Go to the line below that has "left shoulder: (801, 875)", print it and each line after it exactly, and stop after the line that has "left shoulder: (518, 515)"; leave out pictures.

### Data extracted from a collection
..............................

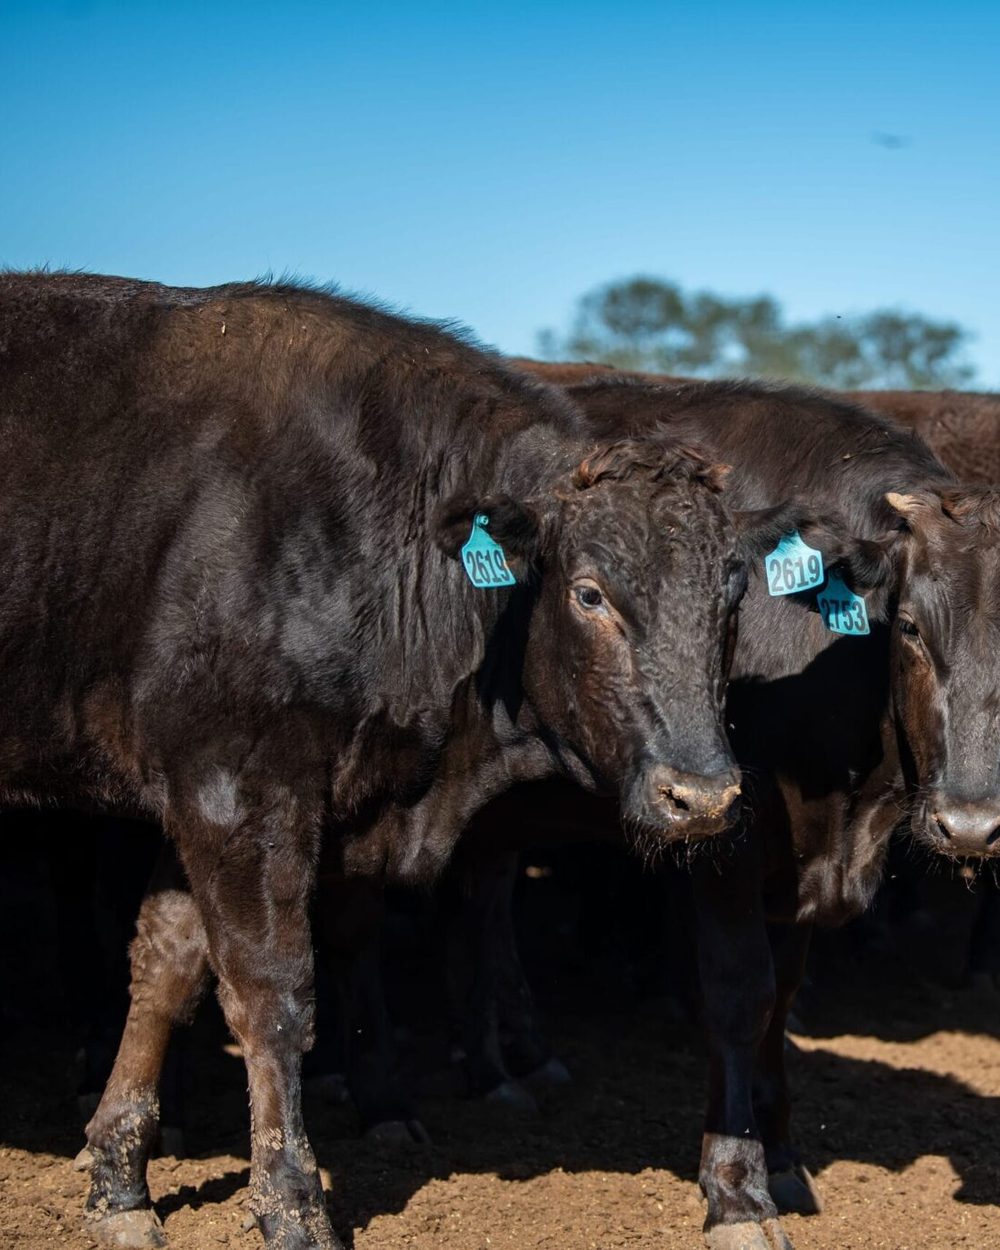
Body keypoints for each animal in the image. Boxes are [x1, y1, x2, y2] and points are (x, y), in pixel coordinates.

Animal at [0, 271, 838, 1250]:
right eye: (590, 593)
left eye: (732, 594)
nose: (701, 797)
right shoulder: (238, 787)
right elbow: (271, 995)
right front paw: (292, 1205)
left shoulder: (205, 797)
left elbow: (166, 968)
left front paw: (120, 1182)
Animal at [505, 365, 1000, 1250]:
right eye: (910, 627)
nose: (971, 824)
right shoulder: (723, 841)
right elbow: (743, 997)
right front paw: (736, 1190)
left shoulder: (801, 875)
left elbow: (783, 1001)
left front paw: (783, 1159)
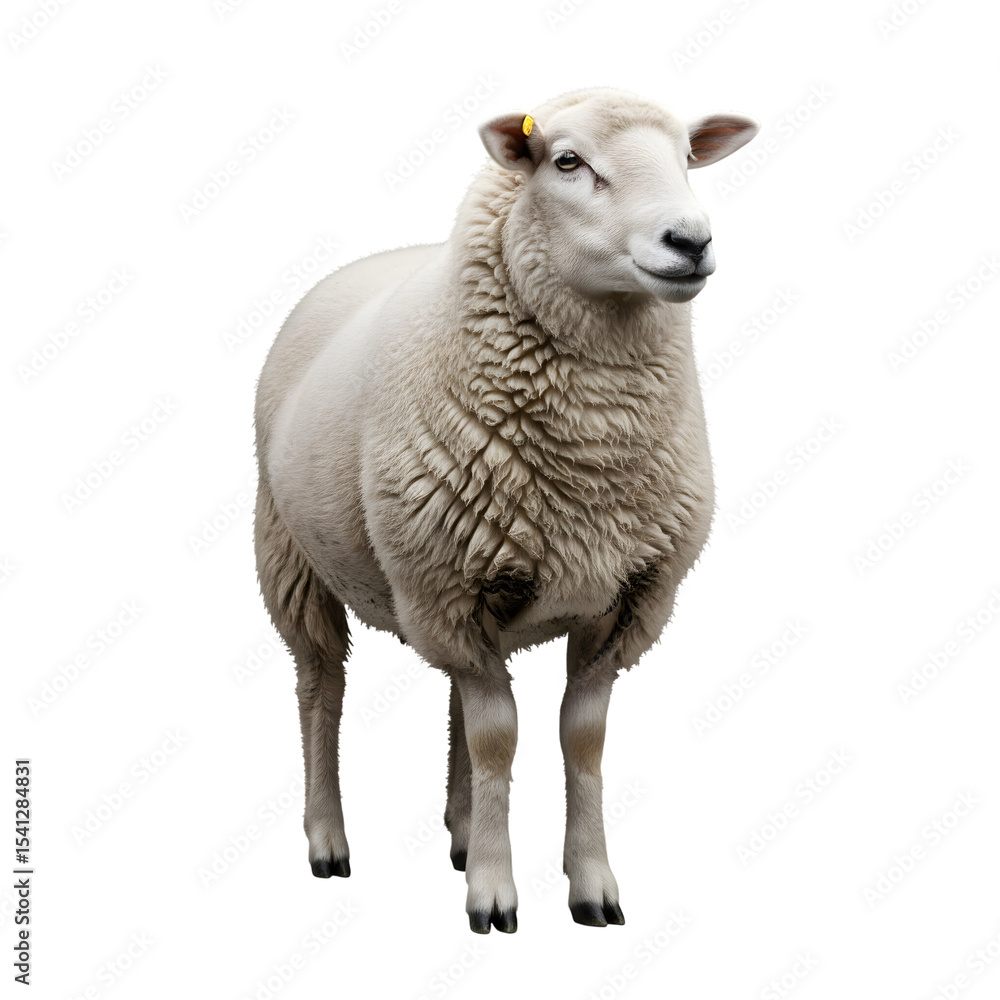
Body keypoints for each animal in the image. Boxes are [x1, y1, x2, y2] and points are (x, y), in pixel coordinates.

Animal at [253, 87, 758, 934]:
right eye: (568, 161)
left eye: (688, 158)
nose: (690, 242)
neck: (593, 459)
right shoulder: (448, 588)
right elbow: (499, 739)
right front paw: (494, 893)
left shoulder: (625, 599)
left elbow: (577, 739)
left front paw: (590, 884)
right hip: (291, 555)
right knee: (321, 688)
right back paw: (328, 839)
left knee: (457, 697)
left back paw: (460, 832)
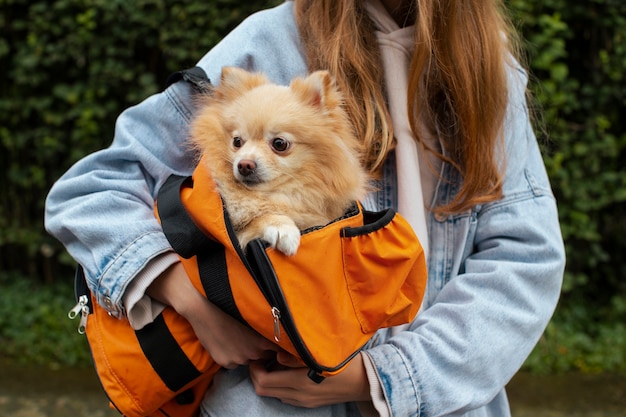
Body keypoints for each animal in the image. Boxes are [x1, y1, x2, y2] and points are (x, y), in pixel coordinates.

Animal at [188, 66, 368, 255]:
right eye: (237, 142)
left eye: (279, 144)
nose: (244, 164)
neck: (274, 196)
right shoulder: (236, 237)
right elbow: (259, 219)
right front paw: (283, 229)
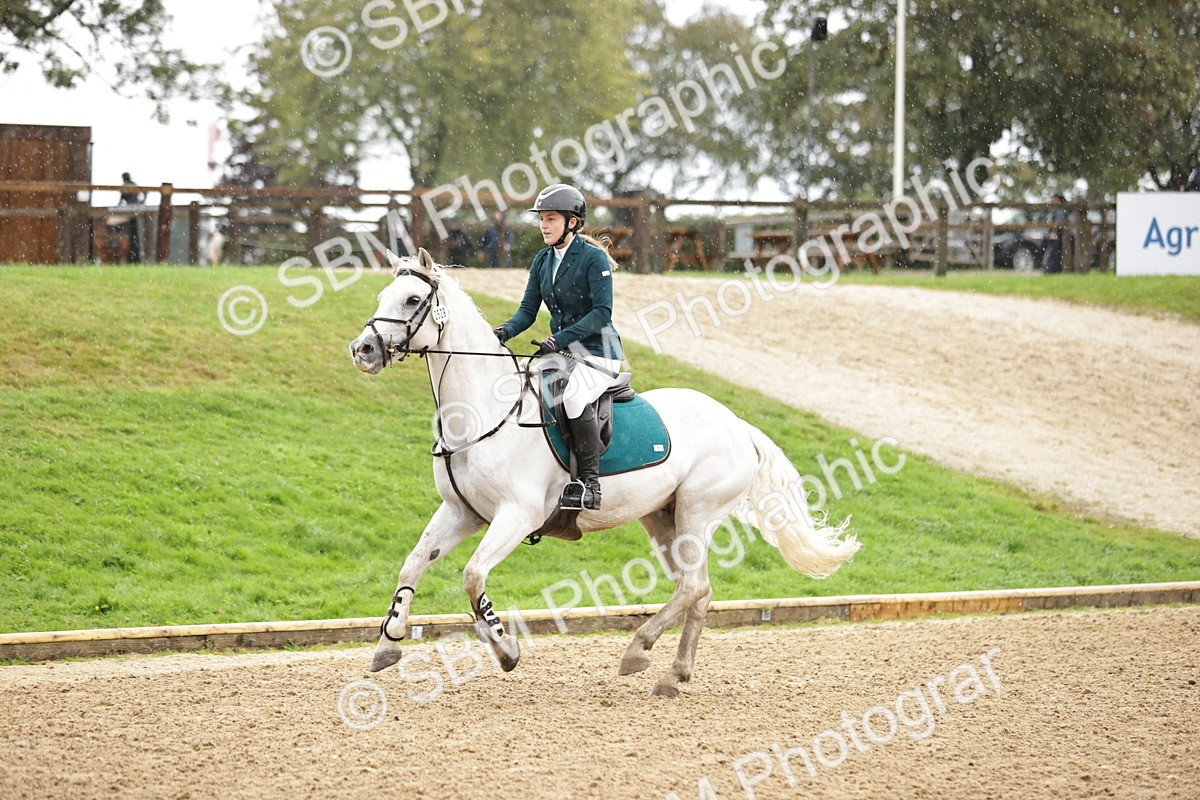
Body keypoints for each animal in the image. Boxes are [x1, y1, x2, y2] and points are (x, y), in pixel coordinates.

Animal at [348, 248, 860, 697]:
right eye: (382, 297)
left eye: (412, 300)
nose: (363, 350)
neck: (482, 412)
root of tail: (737, 424)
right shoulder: (461, 512)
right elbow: (414, 562)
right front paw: (388, 643)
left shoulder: (518, 515)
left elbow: (473, 576)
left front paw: (505, 648)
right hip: (663, 517)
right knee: (697, 590)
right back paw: (673, 675)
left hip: (697, 511)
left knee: (693, 586)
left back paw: (637, 650)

..............................

### Result
left shoulder: (801, 875)
left elbow: (783, 1001)
left front paw: (783, 1159)
Body keypoints for each animal in the image. Boxes are [x1, y1, x2, y2] and points are (x, y), in pixel coordinates.

Animal at [253, 87, 758, 934]:
right eye: (568, 161)
left eye: (688, 158)
nose: (690, 242)
neck: (593, 459)
right shoulder: (448, 588)
right elbow: (499, 739)
right front paw: (494, 893)
left shoulder: (625, 599)
left elbow: (577, 739)
left front paw: (590, 884)
right hip: (291, 555)
right knee: (321, 688)
right back paw: (328, 839)
left knee: (457, 697)
left back paw: (460, 832)
Body keypoints for each animal in the image. Boxes are [x1, y1, x2, y2] and points are (x, y), in pixel coordinates.

Animal at [188, 66, 368, 255]:
right eye: (237, 142)
left eye: (279, 144)
nose: (244, 164)
neck: (274, 196)
right shoulder: (236, 237)
right elbow: (259, 219)
right front paw: (283, 229)
Body keypoints for each animal in the image. Boxes are [x1, y1, x2, y2] and points are (x, y), in pixel coordinates.

Animal at [348, 248, 860, 697]:
right eye: (382, 297)
left eye: (412, 300)
nose: (363, 350)
neck: (482, 412)
root of tail: (737, 424)
right shoulder: (461, 512)
right elbow: (414, 562)
right front paw: (388, 643)
left shoulder: (518, 515)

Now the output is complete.